# New Moderator! Neil_nassau for Cub Cadet forum!



## Chris (Sep 15, 2003)

Congrats and welcome to the other side, Neil....Undoubtly the premier source for all insightful things this side of Cub Cadet HQs!
Thanks for your acceptance of this position and your ongoing support of this forum in general! You are a good man! 

Thanks!
Andy
:thumbsup: :thumbsup: :thumbsup: :thumbsup: :thumbsup:


----------



## bontai Joe (Sep 16, 2003)

Glad to have you aboard as moderator, Neil!


----------



## jodyand (Sep 16, 2003)

:ditto: Thanks Neil for everything.:thumbsup:


----------



## Ingersoll444 (Sep 17, 2003)

Welcome aboard Neil. Looks like you have been doing a good job with the board without the title, I know you will do great with it.


----------



## Live Oak (Dec 22, 2003)

> _Originally posted by jodyand _
> *:ditto: Thanks Neil for everything.:thumbsup: *



:ditto: Welcome Neil!


----------



## ducati996 (Dec 27, 2003)

Neil ? Neil ? are you there Neil ? where is Neil? 



Ducati


----------



## bontai Joe (Sep 16, 2003)

My local Cub Cadet dealer closed about 3 years ago. They were a GREAT place to get engine parts, and real convenient, about 3 miles away. I now have to go 15 miles in the opposite direction to a guy that is not as friendly and more expensive. I'm guessing that Lowe's selling Cubs has hurt a lot of dealers.


----------



## guest (Sep 16, 2003)

welcome neil...


----------



## Argee (Sep 17, 2003)

*Welcome to the Mod Squad Neil*:thumbsup:


----------



## aegt5000 (Feb 22, 2004)

Neil…

Congratulations and thanks for taking the moderator position.
Having access to your knowledge and experience is a real asset 
to the forum.


----------



## johndeere (Sep 17, 2003)

Congratulations Neil 

Around here we have a pretty good Cub Cadet dealer.Its a father and son dealership sales and service.Problem is the father is a crabby ole goat.The son is a nice guy however.He would do better if his dad retired.Its one of the biggest CC dealers around here and he seems to be doing well has been in business for many years in a very small town.But people come to him from many miles around.


----------



## Neil_nassau (Feb 23, 2004)

Posted earlier but it disappeared in the mess today....

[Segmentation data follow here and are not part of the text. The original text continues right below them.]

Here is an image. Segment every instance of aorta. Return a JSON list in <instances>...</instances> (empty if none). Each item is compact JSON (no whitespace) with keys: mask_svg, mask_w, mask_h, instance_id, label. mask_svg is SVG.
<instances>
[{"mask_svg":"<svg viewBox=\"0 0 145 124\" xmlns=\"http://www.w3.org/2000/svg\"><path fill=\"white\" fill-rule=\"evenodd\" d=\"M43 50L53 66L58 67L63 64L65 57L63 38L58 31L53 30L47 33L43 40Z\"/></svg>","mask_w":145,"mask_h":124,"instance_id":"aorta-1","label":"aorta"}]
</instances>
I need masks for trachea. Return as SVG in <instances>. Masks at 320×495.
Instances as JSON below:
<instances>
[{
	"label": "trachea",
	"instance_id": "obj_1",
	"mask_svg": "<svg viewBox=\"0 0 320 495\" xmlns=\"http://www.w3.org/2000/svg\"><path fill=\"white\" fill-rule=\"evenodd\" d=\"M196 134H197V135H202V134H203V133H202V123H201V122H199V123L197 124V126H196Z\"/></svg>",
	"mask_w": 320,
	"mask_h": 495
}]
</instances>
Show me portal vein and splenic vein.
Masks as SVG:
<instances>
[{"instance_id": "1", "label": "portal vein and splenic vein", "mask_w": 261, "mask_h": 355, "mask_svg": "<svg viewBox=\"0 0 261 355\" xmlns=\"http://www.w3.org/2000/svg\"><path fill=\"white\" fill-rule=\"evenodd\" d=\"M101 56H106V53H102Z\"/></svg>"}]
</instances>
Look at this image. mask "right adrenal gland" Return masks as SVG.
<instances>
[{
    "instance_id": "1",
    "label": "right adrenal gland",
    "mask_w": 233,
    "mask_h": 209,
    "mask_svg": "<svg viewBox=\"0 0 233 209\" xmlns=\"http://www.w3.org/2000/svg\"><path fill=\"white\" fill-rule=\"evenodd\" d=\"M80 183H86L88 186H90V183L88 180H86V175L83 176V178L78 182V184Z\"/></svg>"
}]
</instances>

First,Thanks for the vote of confidence and support. I'll do my best to live up to helping anyone in this area of the forum.

Next, Apologies for disappearing the last two days. My laptop (XP Home sP1,I know I know) picked up ALOT of ad/mal/spy ware from a downloader called "Deals on Line". It is the Mother of all baddies. I removed 256 instances of mal/spy/adware.then 27 more with another run...got down to 2...then the file dolsp.dll screwed my Winsock with 4 entries.
Nothing worked.......google search found these to be undeletable in registry or safe mode or any kind of way short of a NICE little utility I found. Cleaned ,restored ,patched...updated.......Im worn the heck out.

Oh,In the middle of all this,I found my system restore disk set was WRONG for my machine even though it agreed with the model number on it. I had taken the discs from wrapping to try to use when I was desperate. Toshiba informs me............"Oh yeah.those are wrong"..........we're out of the right ones until next month.DOH! Would you like to talk to tech support,bTw,youre out of warranty so its 35.00 per hour. DOH AND DOH !!

Heck wid Dat!!!

Worked out for the best.but Toshiba (after being asuperior supported product) is now on my fecal roster.

Again,thanks for everyones confidence. :friends:


----------



## DrBailey (Nov 14, 2004)

YES , Congrats Neil , And I gotta say , You guys are killing me with all these nice looking tractors with Hydralic attachments.
This is gonna cost alot . LoL

( Oh Honey WE gotta talk !!!!)


----------



## Ingersoll444 (Sep 17, 2003)

> _Originally posted by DrBailey _
> *YES , Congrats Neil , And I gotta say , You guys are killing me with all these nice looking tractors with Hydralic attachments.
> This is gonna cost alot . LoL
> 
> ( Oh Honey WE gotta talk !!!!) *



Ahhh yes the power of a forum about tractors. 

I started out buing a peice of land in the fall of 2000. Knew I needed my own tractor, to take care of it.[was using my Mom's old JD112] Starting surfing around for tractor info, and the rest is history. Now I got a bunch, and no end in site.


----------